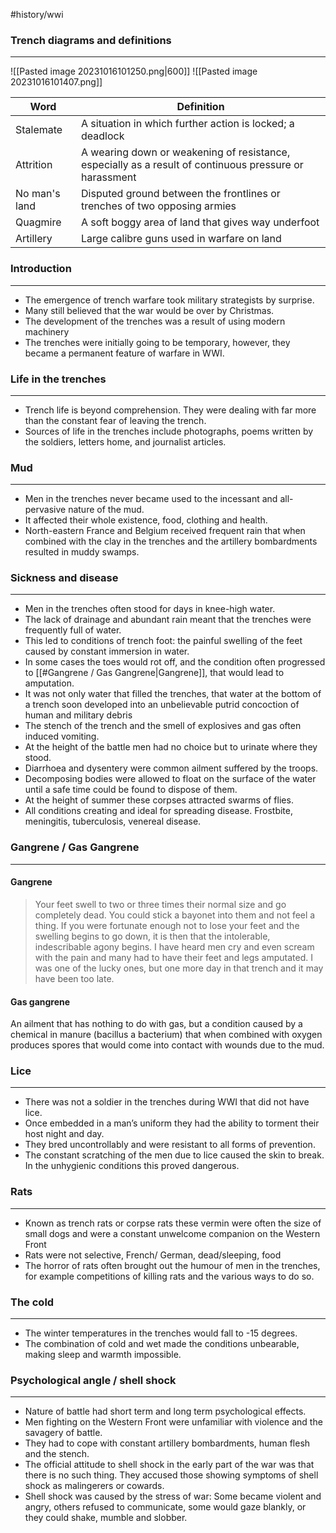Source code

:#history/wwi 

### Trench diagrams and definitions
---
![[Pasted image 20231016101250.png|600]]
![[Pasted image 20231016101407.png]]

| Word          | Definition                                                                                             |
| ------------- | ------------------------------------------------------------------------------------------------------ |
| Stalemate     | A situation in which further action is locked; a deadlock                                              |
| Attrition     | A wearing down or weakening of resistance, especially as a result of continuous pressure or harassment |
| No man's land | Disputed ground between the frontlines or trenches of two opposing armies                              |
| Quagmire      | A soft boggy area of land that gives way underfoot                                                     |
| Artillery     | Large calibre guns used in warfare on land                                                             | 


### Introduction
---
- The emergence of trench warfare took military strategists by surprise.
- Many still believed that the war would be over by Christmas.
- The development of the trenches was a result of using modern machinery
- The trenches were initially going to be temporary, however, they became a permanent feature of warfare in WWI.


### Life in the trenches
---
- Trench life is beyond comprehension. They were dealing with far more than the constant fear of leaving the trench.
- Sources of life in the trenches include photographs, poems written by the soldiers, letters home, and journalist articles.


### Mud
---
- Men in the trenches never became used to the incessant and all-pervasive nature of the mud.
- It affected their whole existence, food, clothing and health.
- North-eastern France and Belgium received frequent rain that when combined with the clay in the trenches and the artillery bombardments resulted in muddy swamps.


### Sickness and disease
---
- Men in the trenches often stood for days in knee-high water.
- The lack of drainage and abundant rain meant that the trenches were frequently full of water. 
- This led to conditions of trench foot: the painful swelling of the feet caused by constant immersion in water.
- In some cases the toes would rot off, and the condition often progressed to [[#Gangrene / Gas Gangrene|Gangrene]], that would lead to amputation.
- It was not only water that filled the trenches, that water at the bottom of a trench soon developed into an unbelievable putrid concoction of human and military debris
- The stench of the trench and the smell of explosives and gas often induced vomiting.
- At the height of the battle men had no choice but to urinate where they stood. 
- Diarrhoea and dysentery were common ailment suffered by the troops.
- Decomposing bodies were allowed to float on the surface of the water until a safe time could be found to dispose of them.
- At the height of summer these corpses attracted swarms of flies.
- All conditions creating and ideal for spreading disease. Frostbite, meningitis, tuberculosis, venereal disease.

### Gangrene / Gas Gangrene
---
#### Gangrene
> Your feet swell to two or three times their normal size and go completely dead. You could stick a bayonet into them and not feel a thing. If you were fortunate enough not to lose your feet and the swelling begins to go down, it is then that the intolerable, indescribable agony begins. I have heard men cry and even scream with the pain and many had to have their feet and legs amputated. I was one of the lucky ones, but one more day in that trench and it may have been too late.

#### Gas gangrene
An ailment that has nothing to do with gas, but a condition caused by a chemical in manure (bacillus a bacterium) that when combined with oxygen produces spores that would come into contact with wounds due to the mud.

### Lice
---
- There was not a soldier in the trenches during WWI that did not have lice. 
- Once embedded in a man’s uniform they had the ability to torment their host night and day.
- They bred uncontrollably and were resistant to all forms of prevention.
- The constant scratching of the men due to lice caused the skin to break. In the unhygienic conditions this proved dangerous.


### Rats
---
- Known as trench rats or corpse rats these vermin were often the size of small dogs and were a constant unwelcome companion on the Western Front
- Rats were not selective, French/ German, dead/sleeping, food
- The horror of rats often brought out the humour of men in the trenches, for example competitions of killing rats and the various ways to do so.


### The cold
---
- The winter temperatures in the trenches would fall to -15 degrees.
- The combination of cold and wet made the conditions unbearable, making sleep and warmth impossible.


### Psychological angle / shell shock
---
- Nature of battle had short term and long term psychological effects.
- Men fighting on the Western Front were unfamiliar with violence and the savagery of battle.
- They had to cope with constant artillery bombardments, human flesh and the stench.
- The official attitude to shell shock in the early part of the war was that there is no such thing. They accused those showing symptoms of shell shock as malingerers or cowards.
- Shell shock was caused by the stress of war: Some became violent and angry, others refused to communicate, some would gaze blankly, or they could shake, mumble and slobber.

• **Aim of the exercise**:
Repeat the entries above verbatim, but only from the line that has "A soft boggy" down to the line that has "- Diarrhoea and", inclusive.

• **Response box**:
| Quagmire      | A soft boggy area of land that gives way underfoot                                                     |
| Artillery     | Large calibre guns used in warfare on land                                                             | 


### Introduction
---
- The emergence of trench warfare took military strategists by surprise.
- Many still believed that the war would be over by Christmas.
- The development of the trenches was a result of using modern machinery
- The trenches were initially going to be temporary, however, they became a permanent feature of warfare in WWI.


### Life in the trenches
---
- Trench life is beyond comprehension. They were dealing with far more than the constant fear of leaving the trench.
- Sources of life in the trenches include photographs, poems written by the soldiers, letters home, and journalist articles.


### Mud
---
- Men in the trenches never became used to the incessant and all-pervasive nature of the mud.
- It affected their whole existence, food, clothing and health.
- North-eastern France and Belgium received frequent rain that when combined with the clay in the trenches and the artillery bombardments resulted in muddy swamps.


### Sickness and disease
---
- Men in the trenches often stood for days in knee-high water.
- The lack of drainage and abundant rain meant that the trenches were frequently full of water. 
- This led to conditions of trench foot: the painful swelling of the feet caused by constant immersion in water.
- In some cases the toes would rot off, and the condition often progressed to [[#Gangrene / Gas Gangrene|Gangrene]], that would lead to amputation.
- It was not only water that filled the trenches, that water at the bottom of a trench soon developed into an unbelievable putrid concoction of human and military debris
- The stench of the trench and the smell of explosives and gas often induced vomiting.
- At the height of the battle men had no choice but to urinate where they stood. 
- Diarrhoea and dysentery were common ailment suffered by the troops.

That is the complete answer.